Se faziam tudo aquilo é que não tinham casa, nem pai, nem
mãe, a vida deles era uma vida sem ter comida certa e dormindo num casarão
quase sem teto. Se não fizessem tudo aquilo morreriam de fome, porque eram
raras as casas que davam de comer a um, de vestir a outro. E nem toda a cidade
poderia dar a todos. Pirulito pensou que todos estavam condenados ao inferno.
Pedro Bala não acreditava no inferno, Professor tampouco, riam dele. João
Grande acreditava era em Xangô, em Omulu, nos deuses dos negros que vieram da
África. O Querido-de-Deus, que era um pescador valente e um capoeirista sem
igual, também acreditava neles, misturava-os com os santos dos brancos que
tinham vindo da Europa. O padre José Pedro dizia que aquilo era superstição,
que era coisa errada, mas que a culpa não era deles. Pirulito se entristeceu na
beleza do dia. Estariam todos condenados ao inferno? O inferno era um lugar de
fogo eterno, era um lugar onde os condenados ardiam uma vida que nunca acabava.

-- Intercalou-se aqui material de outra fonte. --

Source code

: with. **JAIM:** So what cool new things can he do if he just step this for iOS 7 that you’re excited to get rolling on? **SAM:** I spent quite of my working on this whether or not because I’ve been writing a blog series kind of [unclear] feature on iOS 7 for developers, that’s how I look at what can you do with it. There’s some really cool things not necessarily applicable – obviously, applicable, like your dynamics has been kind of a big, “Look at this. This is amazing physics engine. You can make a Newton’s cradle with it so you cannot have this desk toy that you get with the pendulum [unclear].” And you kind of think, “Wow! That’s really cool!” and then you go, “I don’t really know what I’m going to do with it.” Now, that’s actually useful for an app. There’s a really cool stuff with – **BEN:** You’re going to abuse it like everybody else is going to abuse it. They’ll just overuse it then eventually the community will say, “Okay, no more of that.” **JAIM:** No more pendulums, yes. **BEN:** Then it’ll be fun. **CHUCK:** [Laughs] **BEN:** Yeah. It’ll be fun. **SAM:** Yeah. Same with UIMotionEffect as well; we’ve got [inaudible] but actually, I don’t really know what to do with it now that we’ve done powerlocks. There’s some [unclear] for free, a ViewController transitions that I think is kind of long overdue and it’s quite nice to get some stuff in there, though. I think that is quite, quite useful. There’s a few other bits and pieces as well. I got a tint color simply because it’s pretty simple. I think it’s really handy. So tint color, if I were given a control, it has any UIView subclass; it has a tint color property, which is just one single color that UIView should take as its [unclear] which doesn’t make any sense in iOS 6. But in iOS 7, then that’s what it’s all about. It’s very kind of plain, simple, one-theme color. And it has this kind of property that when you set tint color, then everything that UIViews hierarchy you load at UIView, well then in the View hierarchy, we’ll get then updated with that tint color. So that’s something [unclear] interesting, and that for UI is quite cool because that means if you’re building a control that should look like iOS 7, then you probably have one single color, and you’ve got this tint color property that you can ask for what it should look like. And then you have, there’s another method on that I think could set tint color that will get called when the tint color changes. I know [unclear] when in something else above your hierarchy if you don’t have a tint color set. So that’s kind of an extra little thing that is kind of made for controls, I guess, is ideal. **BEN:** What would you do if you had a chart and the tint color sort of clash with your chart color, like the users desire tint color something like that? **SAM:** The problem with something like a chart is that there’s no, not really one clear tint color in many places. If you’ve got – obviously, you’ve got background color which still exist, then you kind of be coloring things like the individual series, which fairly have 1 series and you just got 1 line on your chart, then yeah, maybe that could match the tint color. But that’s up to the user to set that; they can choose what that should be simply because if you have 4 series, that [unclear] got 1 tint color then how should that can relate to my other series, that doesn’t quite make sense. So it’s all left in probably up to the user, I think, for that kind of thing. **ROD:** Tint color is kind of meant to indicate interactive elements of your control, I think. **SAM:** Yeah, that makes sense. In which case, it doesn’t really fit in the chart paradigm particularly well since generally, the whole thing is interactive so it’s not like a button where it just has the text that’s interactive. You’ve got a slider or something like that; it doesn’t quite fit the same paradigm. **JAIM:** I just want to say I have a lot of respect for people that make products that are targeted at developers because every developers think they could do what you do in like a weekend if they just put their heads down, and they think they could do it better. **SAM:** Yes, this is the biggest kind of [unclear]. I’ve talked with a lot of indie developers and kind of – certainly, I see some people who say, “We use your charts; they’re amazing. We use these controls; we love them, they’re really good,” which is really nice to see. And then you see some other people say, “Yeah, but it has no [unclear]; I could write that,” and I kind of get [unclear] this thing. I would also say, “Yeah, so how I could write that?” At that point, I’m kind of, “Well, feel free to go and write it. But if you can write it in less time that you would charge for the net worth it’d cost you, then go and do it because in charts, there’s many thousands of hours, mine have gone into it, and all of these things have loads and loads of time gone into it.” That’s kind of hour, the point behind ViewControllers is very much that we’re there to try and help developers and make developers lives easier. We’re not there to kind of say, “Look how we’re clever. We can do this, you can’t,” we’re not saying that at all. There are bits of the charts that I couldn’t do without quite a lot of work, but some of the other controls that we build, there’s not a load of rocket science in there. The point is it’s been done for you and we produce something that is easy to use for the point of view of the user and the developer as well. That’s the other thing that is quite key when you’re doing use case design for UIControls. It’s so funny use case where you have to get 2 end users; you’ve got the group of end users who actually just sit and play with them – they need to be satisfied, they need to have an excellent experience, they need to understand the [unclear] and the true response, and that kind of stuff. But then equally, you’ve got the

E no inferno havia martírios desconhecidos mesmo na polícia, mesmo no
reformatório de menores. Pirulito vira há poucos dias um frade alemão que
descrevia o inferno num sermão na Igreja da Piedade. Nos bancos, homens e
mulheres recebias as palavras de fogo do frade como chicotadas no lombo. O frade
era vermelho e do seu rosto pingava o suor. Sua língua era atrapalhada e dela o
inferno saía mais terrível ainda, as labaredas lambendo os corpos que foram
lindos na terra e se entregaram ao amor, as mãos que foram ágeis e se
entregaram ao furto, ao manejo do punhal e da navalha. Deus no sermão do frade
era justiceiro e castigador, não era o Deus dos dias lindos do padre José
Pedro. Depois explicaram a Pirulito que Deus era a suprema bondade, a suprema
justiça. E Pirulito envolveu seu amor a Deus numa capa de temor a Deus e agora
vivia entre os dois sentimentos. Sua vida era uma vida desgraçada de menino
abandonado e por isso tinha que ser uma vida de pecado, de furtos quase
diários, das mentiras nas portas das casas ricas. Por isso na beleza do dia
Pirulito mira o céu com os olhos crescidos de medo e pede perdão a Deus tão bom
(mas não tão justo também…) pelos seus pecados e os dos Capitães da Areia.